No one was sleeping well, because there was this underlying fear that we would go to wake her up again, and couldn’t. The morning that happened still chilled us all. The sound of my husband yelling to call the ambulance echoes off the walls. It was a cold, gray day in Southern California. We were all sitting in our dark living room, too tired to turn on the lights, staring out the window, even weeks later.
The sky reflected our moods, and we could see the white-topped peaks just out of our reach, lining the ring around our valley. I convinced my husband to go for a drive “to the top of the hill” just to get a better view. It will get us out of the house. The rain made us stuck inside for days. The same rain was making snow just 10 miles north of us. Since moving to Los Angeles, we always loved the fact the mountains were so close. Why not take a winter drive up to see the snow on the mountains?
This is how most of my adventures begin. I start by saying “why not?”
Why Not Drive to See the Winter Mountains?
So in jeans and sweatshirts, we jumped in the car. We drove up “the hill” known as The 14 highway.
This was the goal of our journey. To see something to remind us that There’s More To Life. But there were more mountains to see. So we kept driving.
At one point, we found a small country road off of the highway and pulled off onto the shoulder. We were one of many cars, stopping, letting the kids out to see snow. The family next to us told us it was the first their grade school kids ever saw snow!
The Snowball Cure
Anya was already out of the car, running up the hill.
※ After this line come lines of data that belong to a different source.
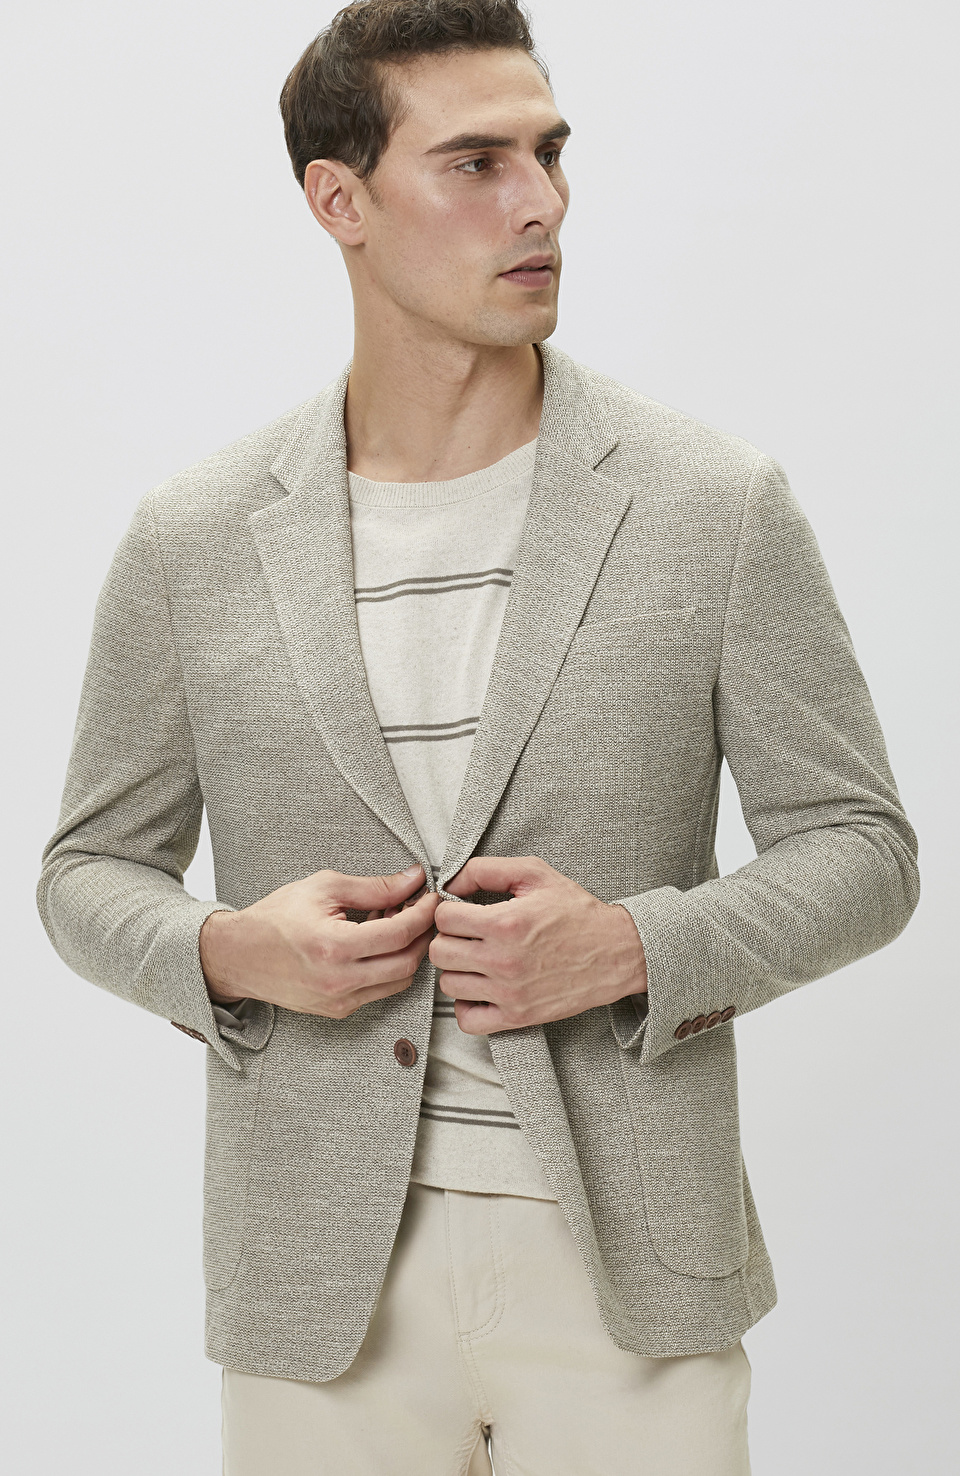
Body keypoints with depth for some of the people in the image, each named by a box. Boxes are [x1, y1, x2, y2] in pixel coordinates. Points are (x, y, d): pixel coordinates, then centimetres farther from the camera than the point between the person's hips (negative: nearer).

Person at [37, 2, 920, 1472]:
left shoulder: (720, 505, -4)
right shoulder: (193, 541, 0)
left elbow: (858, 848, 1)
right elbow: (92, 871, 8)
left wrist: (629, 948, -16)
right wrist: (229, 952, -13)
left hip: (627, 1262, 0)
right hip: (323, 1280, 1)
Snow crunching under her brand new gym shoes (naturally). Snow softly flew with each footstep, and her cheeks began turning pink with the cold. Her eyes were bright and the smile on her face, and she was a kid again. Snowballs flew. The snowball hit my face and it stung. The cold stung my cheeks and made me feel alive. Like we were all waking up from hibernation. Everything else was forgotten but the smell of fresh snow and pine, the crunching, the changing skies overhead. Anya was reliving her winter childhood days playing in the snow in Illinois.
We kept driving just over the “next hill” until the clouds grew darker and darker with the LA next winter storm rolling in. The clouds chased us all the way back to Santa Clarita.
The Rainbow After The Storm
In the shadow of those Los Angeles winter mountains, the sun broke through. An absolute perfect double rainbow appeared in the sky. I looked at Anya and said, “now do you believe me that everything will be alright?”
She slept peacefully and soundly that night, from all the fresh air and finally forgetting about her heart rate. Her heart was full of the day’s sunlight and pure snow. She was strong from the wintery mountains of Los Angeles. And she was a kid again.